Before copying, remove every picture, and then repeat all entries below precisely as written.

Camera intrinsics data
# # # #

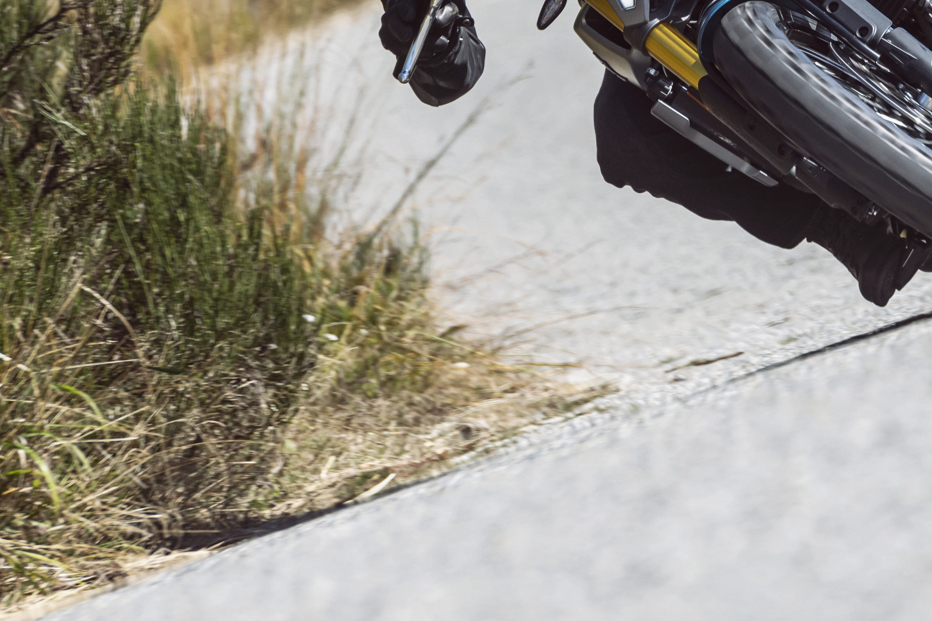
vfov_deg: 2.5
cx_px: 856
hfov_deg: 3.8
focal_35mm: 543
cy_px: -206
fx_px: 14056
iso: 80
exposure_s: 1/500
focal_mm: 200
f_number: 5.6
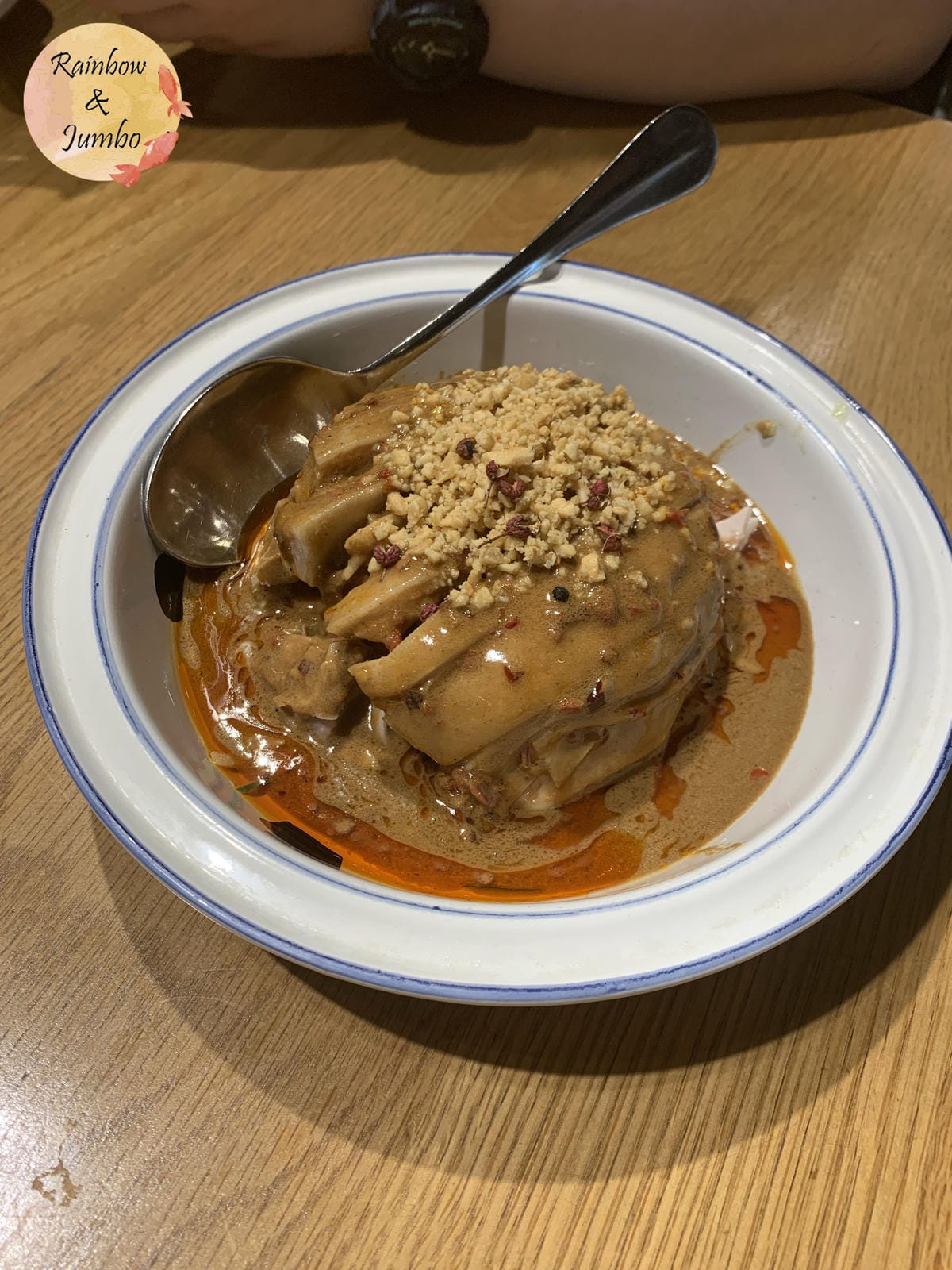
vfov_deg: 67.3
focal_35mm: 26
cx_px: 476
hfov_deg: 53.1
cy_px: 635
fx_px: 953
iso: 64
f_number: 1.8
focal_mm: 4.25
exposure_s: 1/60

# # # #

_RESPONSE AREA_.
vfov_deg: 2.5
cx_px: 856
hfov_deg: 3.8
focal_35mm: 543
cy_px: -206
fx_px: 14056
iso: 80
exposure_s: 1/500
focal_mm: 200
f_number: 5.6
vfov_deg: 67.3
focal_35mm: 26
cx_px: 476
hfov_deg: 53.1
cy_px: 635
fx_px: 953
iso: 64
f_number: 1.8
focal_mm: 4.25
exposure_s: 1/60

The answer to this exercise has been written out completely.